Despite hopes that the curve is flattening in New York state COVID-19 cases, hospitals on Long Island are preparing for a potential surge in patients.
Twenty-one critical care and emergency department nurses didn't just walk in for regular shifts at Stony Brook Medicine -- they drove for hours from SUNY Upstate Medical University to help out because their hospitals aren't seeing anywhere near the same numbers.
"When you see news stories about how your co-workers are struggling elsewhere, it's really frustrating to not be able to help," says Jessica Falgiatano. "So when this option came up, it was a no-brainer for me."
The nurses will start Friday, but received a hero's welcome Thursday. Hospital officials say their arrival will allow other nurses who have been working overtime to get some much-needed time off.
"It's incredible.
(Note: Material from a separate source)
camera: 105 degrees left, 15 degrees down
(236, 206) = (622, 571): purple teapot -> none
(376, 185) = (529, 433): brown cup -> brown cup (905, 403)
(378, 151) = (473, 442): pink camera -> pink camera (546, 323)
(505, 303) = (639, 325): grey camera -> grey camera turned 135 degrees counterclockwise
Our nurses are working so hard -- extra hours -- nonstop -- no time to eat or drink, so this is a fabulous happening here today," says nurse Jessie Jellen.
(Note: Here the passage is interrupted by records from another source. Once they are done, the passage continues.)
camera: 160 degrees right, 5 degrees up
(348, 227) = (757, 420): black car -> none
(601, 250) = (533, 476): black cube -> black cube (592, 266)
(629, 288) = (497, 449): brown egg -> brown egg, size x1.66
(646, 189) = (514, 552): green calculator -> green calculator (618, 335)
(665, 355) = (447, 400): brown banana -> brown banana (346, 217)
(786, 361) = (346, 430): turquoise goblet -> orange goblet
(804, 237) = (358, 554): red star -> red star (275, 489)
As of Thursday morning, there were 430 COVID-19 patients at Stony Brook, 410 at Good Samaritan Hospital, 300 at St. Francis and 288 at Southside. Hospitals across the Island saw a surge in patients and have been making accommodations to handle the numbers.
"Part of what I do every day multiple times a day is match resources to need," says Catholic Health Services Executive Vice President Dr. Patrick O'Shaugnessy. "So we'll transfer patients between the system. We'll transfer supplies between hospitals if need be."
Good Samaritan and Southside have erected tents outside of their emergency departments as a place to triage and test patients for now. But if there is another surge, the tents could be used for treatment as well.
"Our next wave of surge planning is our tents," says Donna Moravick, executive director at Southside Hospital. "We have this huge tent and we're putting in patient bays and we're looking at what kind of patients would go out to the bay area."